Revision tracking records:
╭──

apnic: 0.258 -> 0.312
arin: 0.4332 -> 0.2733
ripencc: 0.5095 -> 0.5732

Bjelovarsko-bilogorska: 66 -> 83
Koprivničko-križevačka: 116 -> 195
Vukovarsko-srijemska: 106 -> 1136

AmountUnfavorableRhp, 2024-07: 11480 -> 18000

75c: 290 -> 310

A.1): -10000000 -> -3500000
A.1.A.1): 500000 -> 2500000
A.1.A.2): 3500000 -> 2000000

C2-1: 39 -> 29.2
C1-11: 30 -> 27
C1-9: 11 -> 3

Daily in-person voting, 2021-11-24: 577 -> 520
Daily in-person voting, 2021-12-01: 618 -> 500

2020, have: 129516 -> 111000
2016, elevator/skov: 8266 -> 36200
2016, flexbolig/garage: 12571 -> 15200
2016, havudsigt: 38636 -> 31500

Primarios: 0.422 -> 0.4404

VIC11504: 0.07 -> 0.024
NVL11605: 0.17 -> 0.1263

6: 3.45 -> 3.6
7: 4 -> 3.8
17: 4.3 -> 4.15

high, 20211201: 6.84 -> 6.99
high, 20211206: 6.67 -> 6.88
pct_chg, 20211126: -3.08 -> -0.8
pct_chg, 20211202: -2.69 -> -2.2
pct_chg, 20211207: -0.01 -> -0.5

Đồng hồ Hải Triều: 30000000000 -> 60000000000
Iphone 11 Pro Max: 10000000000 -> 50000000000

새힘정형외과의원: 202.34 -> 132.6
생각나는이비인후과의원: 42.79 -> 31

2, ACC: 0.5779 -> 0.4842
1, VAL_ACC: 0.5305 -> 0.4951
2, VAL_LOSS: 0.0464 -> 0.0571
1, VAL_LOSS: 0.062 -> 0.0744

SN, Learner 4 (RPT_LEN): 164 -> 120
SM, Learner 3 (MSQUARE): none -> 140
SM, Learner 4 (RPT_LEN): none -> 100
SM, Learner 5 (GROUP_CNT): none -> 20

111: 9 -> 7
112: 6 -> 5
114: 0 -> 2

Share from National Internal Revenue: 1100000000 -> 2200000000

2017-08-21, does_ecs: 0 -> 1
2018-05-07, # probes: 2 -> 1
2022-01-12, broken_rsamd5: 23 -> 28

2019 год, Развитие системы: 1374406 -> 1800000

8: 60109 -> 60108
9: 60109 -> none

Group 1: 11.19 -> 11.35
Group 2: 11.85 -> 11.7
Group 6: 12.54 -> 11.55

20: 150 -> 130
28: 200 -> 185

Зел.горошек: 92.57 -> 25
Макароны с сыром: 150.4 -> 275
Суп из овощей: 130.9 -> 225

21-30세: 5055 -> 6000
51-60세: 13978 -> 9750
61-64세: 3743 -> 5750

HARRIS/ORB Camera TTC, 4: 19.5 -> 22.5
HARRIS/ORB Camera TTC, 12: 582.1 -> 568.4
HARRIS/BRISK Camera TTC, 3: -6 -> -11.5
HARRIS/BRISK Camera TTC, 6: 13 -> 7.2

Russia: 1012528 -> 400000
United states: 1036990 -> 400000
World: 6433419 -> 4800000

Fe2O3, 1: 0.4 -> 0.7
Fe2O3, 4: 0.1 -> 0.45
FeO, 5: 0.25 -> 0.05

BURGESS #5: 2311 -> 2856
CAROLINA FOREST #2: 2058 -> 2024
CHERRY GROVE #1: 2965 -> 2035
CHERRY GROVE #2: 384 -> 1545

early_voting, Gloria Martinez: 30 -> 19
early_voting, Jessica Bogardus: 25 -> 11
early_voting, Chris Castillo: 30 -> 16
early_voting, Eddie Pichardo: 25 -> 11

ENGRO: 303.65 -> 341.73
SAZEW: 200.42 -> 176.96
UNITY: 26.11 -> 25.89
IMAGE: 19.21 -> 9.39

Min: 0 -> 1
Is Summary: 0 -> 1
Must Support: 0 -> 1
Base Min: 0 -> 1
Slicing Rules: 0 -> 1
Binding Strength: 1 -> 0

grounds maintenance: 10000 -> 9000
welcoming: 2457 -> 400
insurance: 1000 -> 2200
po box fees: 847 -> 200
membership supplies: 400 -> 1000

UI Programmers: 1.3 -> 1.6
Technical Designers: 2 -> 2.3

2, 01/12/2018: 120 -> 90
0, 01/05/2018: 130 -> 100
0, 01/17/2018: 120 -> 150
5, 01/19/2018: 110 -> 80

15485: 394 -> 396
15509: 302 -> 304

╰──

Going back to the entries above, set down exactly the lines that begin at the one with "9: 60109 -> none" and end at the one with "United states: 1036990 -> 400000", both included, and nothing else.

9: 60109 -> none

Group 1: 11.19 -> 11.35
Group 2: 11.85 -> 11.7
Group 6: 12.54 -> 11.55

20: 150 -> 130
28: 200 -> 185

Зел.горошек: 92.57 -> 25
Макароны с сыром: 150.4 -> 275
Суп из овощей: 130.9 -> 225

21-30세: 5055 -> 6000
51-60세: 13978 -> 9750
61-64세: 3743 -> 5750

HARRIS/ORB Camera TTC, 4: 19.5 -> 22.5
HARRIS/ORB Camera TTC, 12: 582.1 -> 568.4
HARRIS/BRISK Camera TTC, 3: -6 -> -11.5
HARRIS/BRISK Camera TTC, 6: 13 -> 7.2

Russia: 1012528 -> 400000
United states: 1036990 -> 400000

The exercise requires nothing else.